**TASK TO CARRY OUT**
The expected output is the full data, repeated exactly, without pictures.

(RECORDS SHOWN)

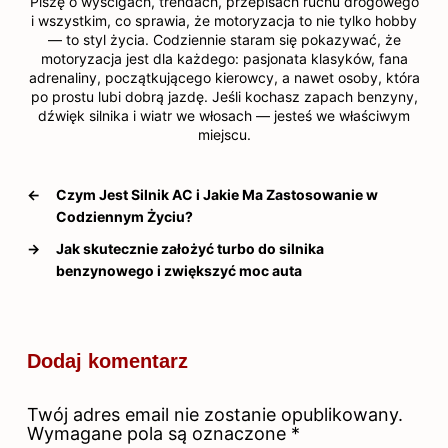
Piszę o wyścigach, trendach, przepisach ruchu drogowego
i wszystkim, co sprawia, że motoryzacja to nie tylko hobby
— to styl życia. Codziennie staram się pokazywać, że
motoryzacja jest dla każdego: pasjonata klasyków, fana
adrenaliny, początkującego kierowcy, a nawet osoby, która
po prostu lubi dobrą jazdę. Jeśli kochasz zapach benzyny,
dźwięk silnika i wiatr we włosach — jesteś we właściwym
miejscu.
←
Czym Jest Silnik AC i Jakie Ma Zastosowanie w
Codziennym Życiu?
→
Jak skutecznie założyć turbo do silnika
benzynowego i zwiększyć moc auta
Dodaj komentarz
Twój adres email nie zostanie opublikowany.
Wymagane pola są oznaczone
*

(End RECORDS SHOWN)

**WRITTEN REPLY**
Piszę o wyścigach, trendach, przepisach ruchu drogowego
i wszystkim, co sprawia, że motoryzacja to nie tylko hobby
— to styl życia. Codziennie staram się pokazywać, że
motoryzacja jest dla każdego: pasjonata klasyków, fana
adrenaliny, początkującego kierowcy, a nawet osoby, która
po prostu lubi dobrą jazdę. Jeśli kochasz zapach benzyny,
dźwięk silnika i wiatr we włosach — jesteś we właściwym
miejscu.
←
Czym Jest Silnik AC i Jakie Ma Zastosowanie w
Codziennym Życiu?
→
Jak skutecznie założyć turbo do silnika
benzynowego i zwiększyć moc auta
Dodaj komentarz
Twój adres email nie zostanie opublikowany.
Wymagane pola są oznaczone
*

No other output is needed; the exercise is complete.